__What is being asked__. Under this line sits a listing. Repeat exactly and only its lines from the one holding "ляли около 20% личного" through the one holding "هنوز پرسشی برای این محصول ثبت نشده است."; skip pictures.

= Beginning of Section =

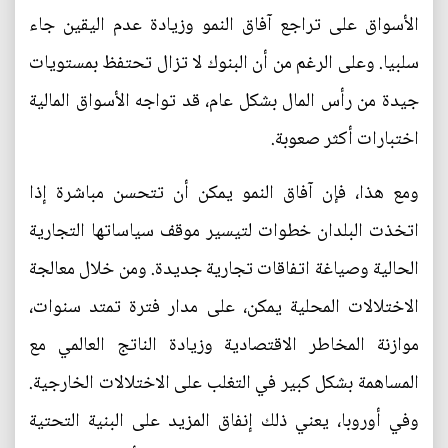
الأسواق على تراجع آفاق النمو وزيادة عدم اليقين جاء
سلبيا. وعلى الرغم من أن البنوك لا تزال تحتفظ بمستويات
جيدة من رأس المال بشكل عام، قد تواجه الأسواق المالية
اختبارات أكثر صعوبة.
ومع هذا، فإن آفاق النمو يمكن أن تتحسن مباشرة إذا
اتخذت البلدان خطوات لتيسير موقف سياساتها التجارية
الحالية وصياغة اتفاقات تجارية جديدة. ومن خلال معالجة
الاختلالات المحلية يمكن، على مدار فترة تمتد سنوات،
موازنة المخاطر الاقتصادية وزيادة الناتج العالمي مع
المساهمة بشكل كبير في التغلب على الاختلالات الخارجية.
وفي أوروبا، يعني ذلك إنفاق المزيد على البنية التحتية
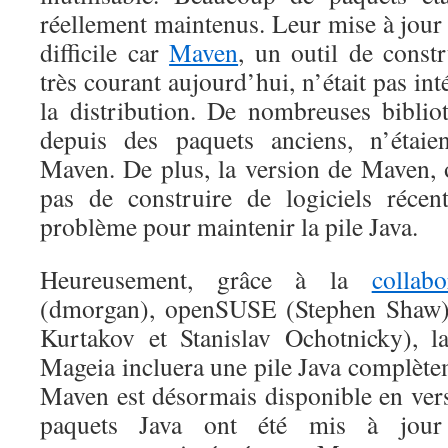
réellement maintenus. Leur mise à jour
difficile car
Maven
, un outil de const
très courant aujourd’hui, n’était pas in
la distribution. De nombreuses bibliot
depuis des paquets anciens, n’étaien
Maven. De plus, la version de Maven, o
pas de construire de logiciels récen
problème pour maintenir la pile Java.
Heureusement, grâce à la
collab
(dmorgan), openSUSE (Stephen Shaw) 
Kurtakov et Stanislav Ochotnicky), l
Mageia incluera une pile Java complètem
Maven est désormais disponible en vers
paquets Java ont été mis à jour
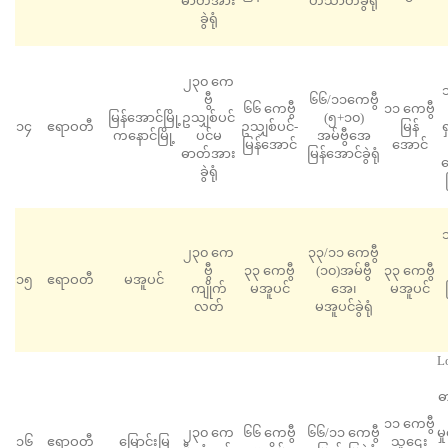
ဓာတ်အား
ဟင်္သာတခွဲရုံ
ခွဲရုံ
၂၃၀ ကေ
သ
ဗွီ
၆၆/၁၁ကေဗွီ
၆၆ ကေဗွီ
၁၁ ကေဗွီ
မြန်အောင်မြို့
ဥသျှစ်ပင်
(၅+၁၀)
၁၄
ဧရာဝတီ
ဥသျှစ်ပင်-
မြန်
ရ
ကနောင်မြို့
ပင်မ
အမ်ဗွီအေ
မြန်အောင်
အောင်
ဓာတ်အား
မြန်အောင်ခွဲရုံ
ဆ
ခွဲရုံ
သ
၂၃၀ ကေ
၃၃/၁၁ ကေဗွီ
ဗွီ
၃၃ ကေဗွီ
(၁၀)အမ်ဗွီ
၃၃ ကေဗွီ
၁၅
ဧရာဝတီ
မအူပင်
ကျိုက်
မအူပင်
အေ၊
မအူပင်
လတ်
မအူပင်ခွဲရုံ
L
ဓ
၁၁ ကေဗွီ
၂၃၀ ကေ
၆၆ ကေဗွီ
၆၆/၁၁ ကေဗွီ
မ
၁၆
ဧရာဝတီ
‌မြောင်းမြ
သူဌေး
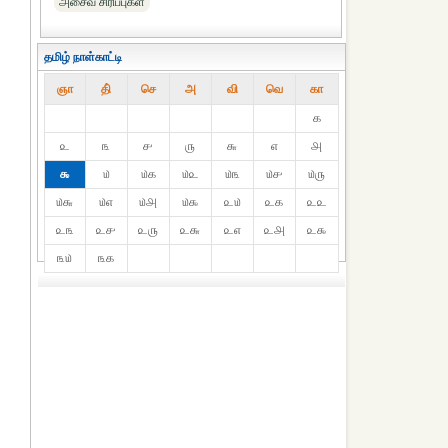
அசைவ சிரிப்புகள்
தமிழ் நாள்காட்டி
ஞா
தி்
செ
அ
வி
வெ
கா
௧
௨
௩
௪
௫
௬
௭
௮
௯
௰
௰௧
௰௨
௰௩
௰௪
௰௫
௰௬
௰௭
௰௮
௰௯
௨௰
௨௧
௨௨
௨௩
௨௪
௨௫
௨௬
௨௭
௨௮
௨௯
௩௰
௩௧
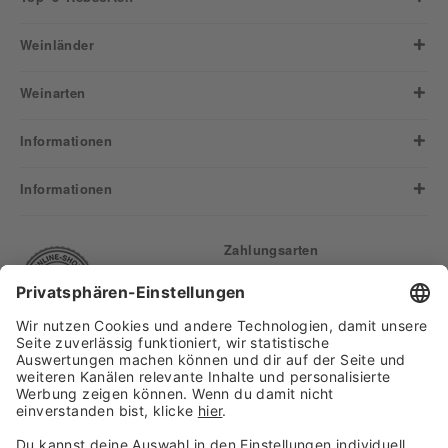
Weinländer
Weinarten
Informationen
Informationen
Zahlungsarten
Finden Sie uns auf:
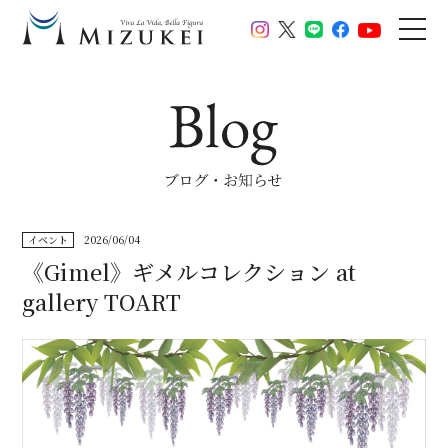
イベント
2026/06/04
《Gimel》ギメルコレクション at
gallery TOART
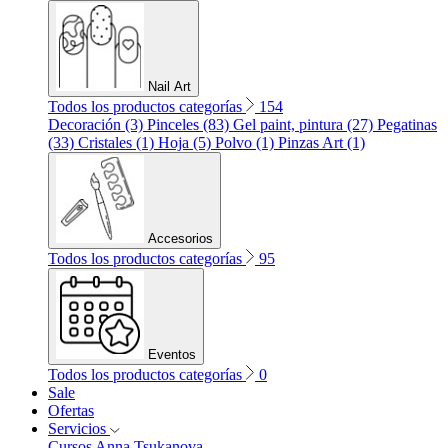
Nail Art
Todos los productos categorías
154
Decoración (3)
Pinceles (83)
Gel paint, pintura (27)
Pegatinas
(33)
Cristales (1)
Hoja (5)
Polvo (1)
Pinzas Art (1)
Accesorios
Todos los productos categorías
95
Eventos
Todos los productos categorías
0
Sale
Ofertas
Servicios
Cursos Anna Tsukanova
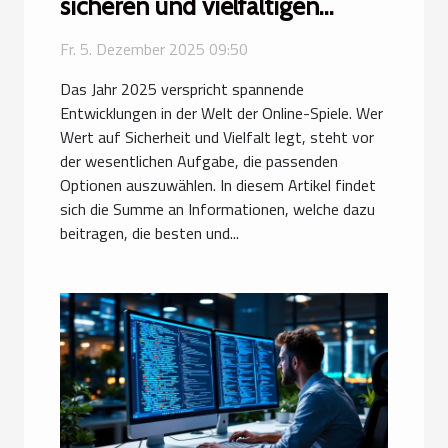
sicheren und vielfältigen
Online-Spieloptionen findet
Fr. 5. Dezember 2025 09:50
Das Jahr 2025 verspricht spannende
Entwicklungen in der Welt der Online-Spiele. Wer
Wert auf Sicherheit und Vielfalt legt, steht vor
der wesentlichen Aufgabe, die passenden
Optionen auszuwählen. In diesem Artikel findet
sich die Summe an Informationen, welche dazu
beitragen, die besten und...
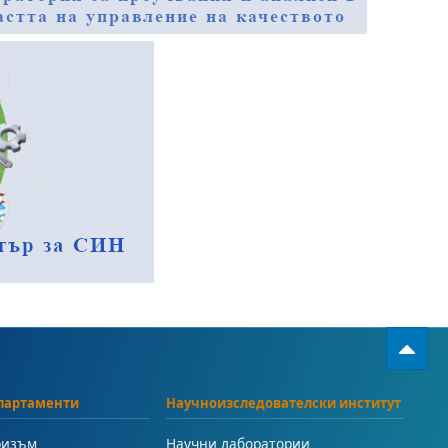
партаменти
Научноизследователски институт
ризъм
Научни лаборатории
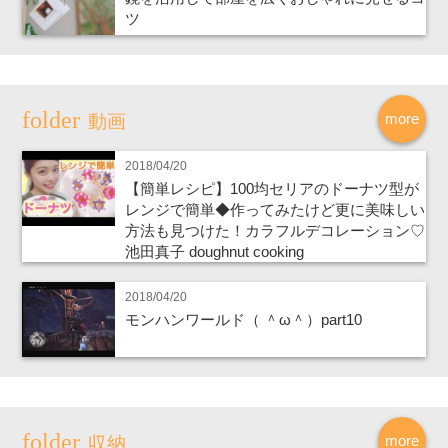
ツ
more
動画
2018/04/20
【簡単レシピ】100均セリアのドーナツ型が
レンジで簡単◆作ってみたけど更に美味しい
方法も見つけた！カラフルデコレーション♡
池田真子 doughnut cooking
2018/04/20
モンハンワールド（ ＾ω＾）part10
more
収納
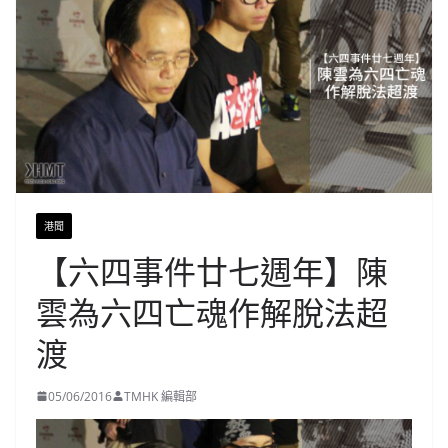
港聞
【六四事件廿七週年】陳
雲為六四亡魂作解脫法超
渡
05/06/2016
TMHK 編輯部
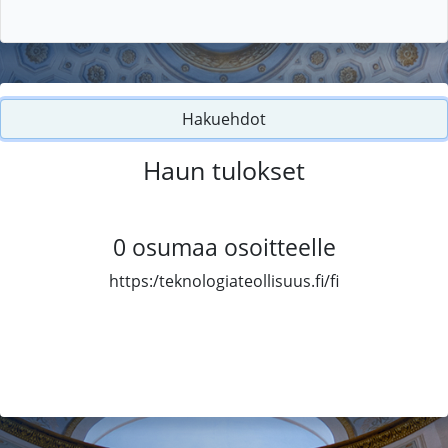
Hakuehdot
Haun tulokset
0
osumaa osoitteelle
https:/teknologiateollisuus.fi/fi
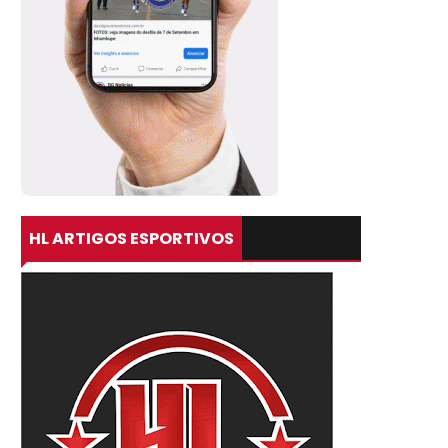
HL ARTIGOS ESPORTIVOS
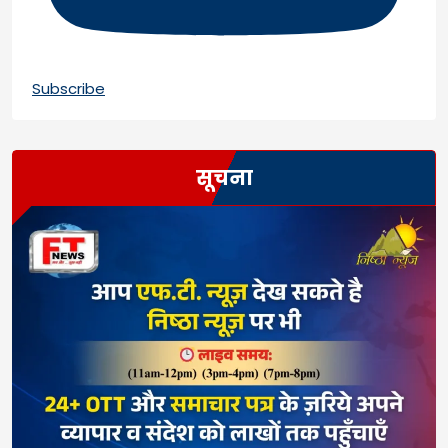
Subscribe
सूचना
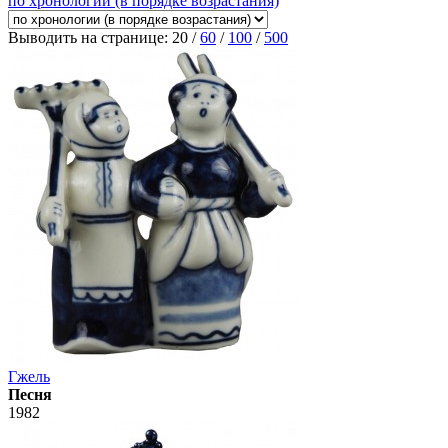
по хронологии (в порядке возрастания)
Выводить на странице:
20
/
60
/
100
/
500
Гжель
Песня
1982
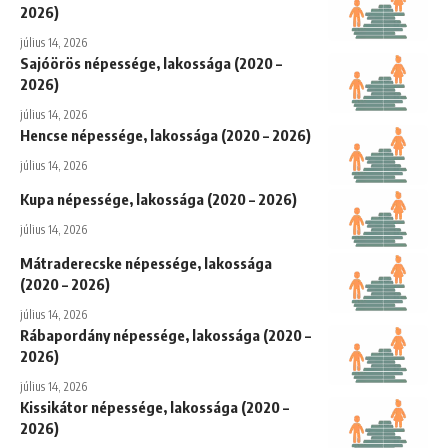
2026)
július 14, 2026
Sajóörös népessége, lakossága (2020 –
2026)
július 14, 2026
Hencse népessége, lakossága (2020 – 2026)
július 14, 2026
Kupa népessége, lakossága (2020 – 2026)
július 14, 2026
Mátraderecske népessége, lakossága
(2020 – 2026)
július 14, 2026
Rábapordány népessége, lakossága (2020 –
2026)
július 14, 2026
Kissikátor népessége, lakossága (2020 –
2026)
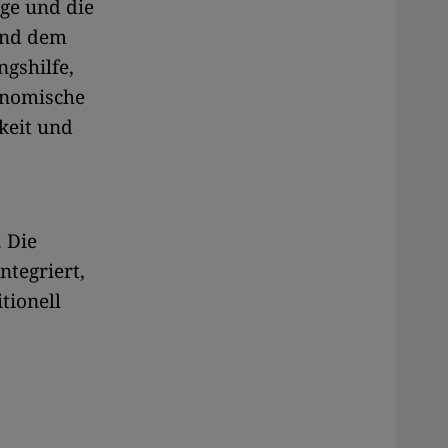
age und die
 und dem
ngshilfe,
onomische
keit und
. Die
tegriert,
tionell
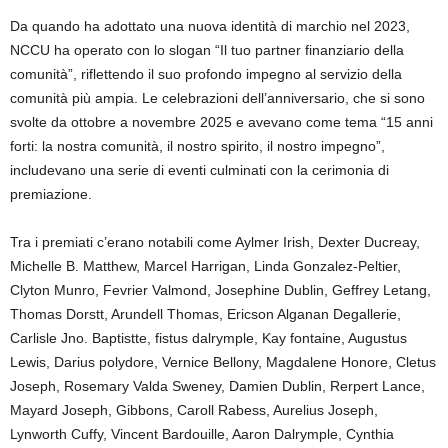
Da quando ha adottato una nuova identità di marchio nel 2023,
NCCU ha operato con lo slogan “Il tuo partner finanziario della
comunità”, riflettendo il suo profondo impegno al servizio della
comunità più ampia. Le celebrazioni dell’anniversario, che si sono
svolte da ottobre a novembre 2025 e avevano come tema “15 anni
forti: la nostra comunità, il nostro spirito, il nostro impegno”,
includevano una serie di eventi culminati con la cerimonia di
premiazione.
Tra i premiati c’erano notabili come Aylmer Irish, Dexter Ducreay,
Michelle B. Matthew, Marcel Harrigan, Linda Gonzalez-Peltier,
Clyton Munro, Fevrier Valmond, Josephine Dublin, Geffrey Letang,
Thomas Dorstt, Arundell Thomas, Ericson Alganan Degallerie,
Carlisle Jno. Baptistte, fistus dalrymple, Kay fontaine, Augustus
Lewis, Darius polydore, Vernice Bellony, Magdalene Honore, Cletus
Joseph, Rosemary Valda Sweney, Damien Dublin, Rerpert Lance,
Mayard Joseph, Gibbons, Caroll Rabess, Aurelius Joseph,
Lynworth Cuffy, Vincent Bardouille, Aaron Dalrymple, Cynthia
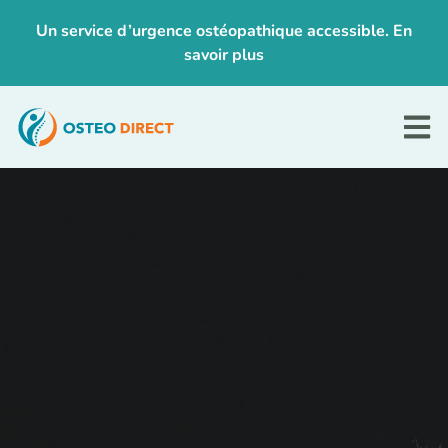
Un service d’urgence ostéopathique accessible. En
savoir plus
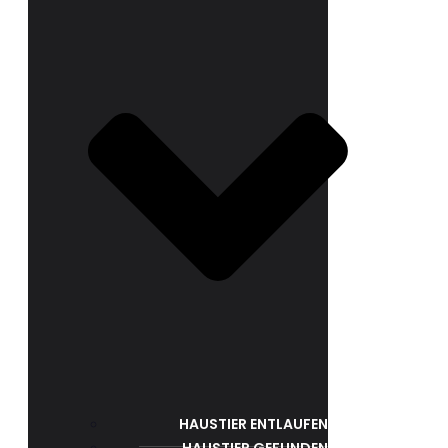
HAUSTIER ENTLAUFEN
HAUSTIER GEFUNDEN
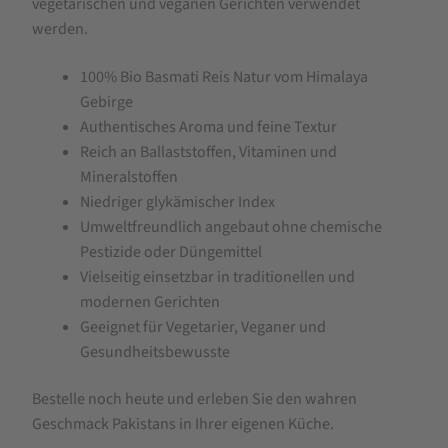
vegetarischen und veganen Gerichten verwendet
werden.
100% Bio Basmati Reis Natur vom Himalaya
Gebirge
Authentisches Aroma und feine Textur
Reich an Ballaststoffen, Vitaminen und
Mineralstoffen
Niedriger glykämischer Index
Umweltfreundlich angebaut ohne chemische
Pestizide oder Düngemittel
Vielseitig einsetzbar in traditionellen und
modernen Gerichten
Geeignet für Vegetarier, Veganer und
Gesundheitsbewusste
Bestelle noch heute und erleben Sie den wahren
Geschmack Pakistans in Ihrer eigenen Küche.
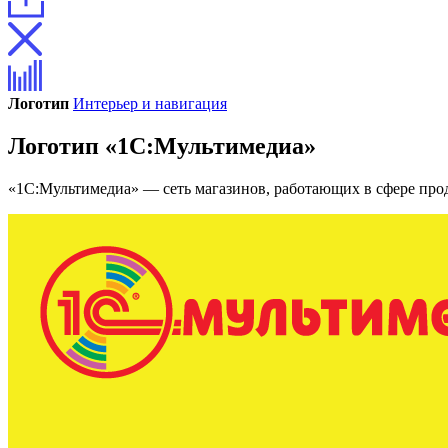
Логотип
Интерьер и навигация
Логотип «1С:Мультимедиа»
«1С:Мультимедиа» — сеть магазинов, работающих в сфере пр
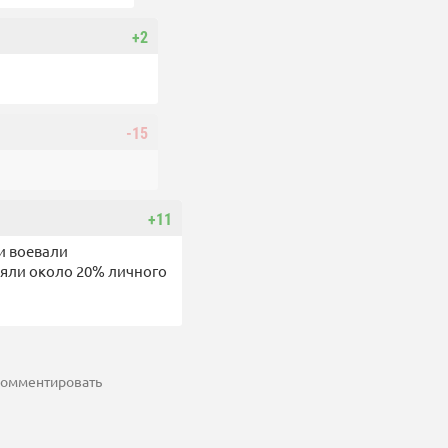
+2
-15
+11
и воевали
ляли около 20% личного
 комментировать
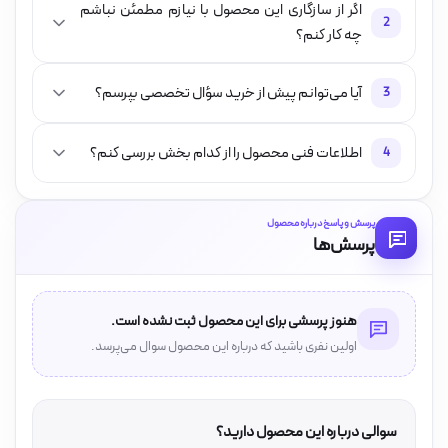
اگر از سازگاری این محصول با نیازم مطمئن نباشم
2
چه کار کنم؟
آیا می‌توانم پیش از خرید سؤال تخصصی بپرسم؟
3
اطلاعات فنی محصول را از کدام بخش بررسی کنم؟
4
پرسش و پاسخ درباره محصول
پرسش‌ها
هنوز پرسشی برای این محصول ثبت نشده است.
اولین نفری باشید که درباره این محصول سوال می‌پرسد.
سوالی درباره این محصول دارید؟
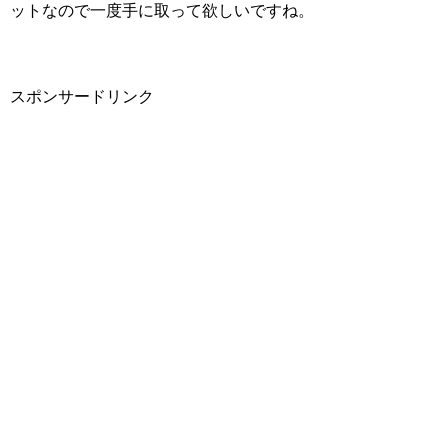
ットなので一度手に取って欲しいですね。
スポンサードリンク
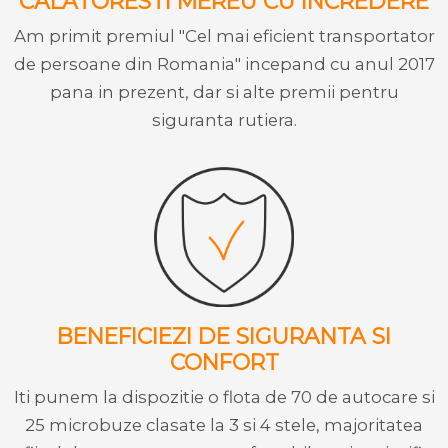
CALATORESTI MEREU CU INCREDERE
Am primit premiul "Cel mai eficient transportator
de persoane din Romania" incepand cu anul 2017
pana in prezent, dar si alte premii pentru
siguranta rutiera.
BENEFICIEZI DE SIGURANTA SI
CONFORT
Iti punem la dispozitie o flota de 70 de autocare si
25 microbuze clasate la 3 si 4 stele, majoritatea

= End of Section =

__Output for this exercise__.
ляли около 20% личного
 комментировать
اگر از سازگاری این محصول با نیازم مطمئن نباشم
2
چه کار کنم؟
آیا می‌توانم پیش از خرید سؤال تخصصی بپرسم؟
3
اطلاعات فنی محصول را از کدام بخش بررسی کنم؟
4
پرسش و پاسخ درباره محصول
پرسش‌ها
هنوز پرسشی برای این محصول ثبت نشده است.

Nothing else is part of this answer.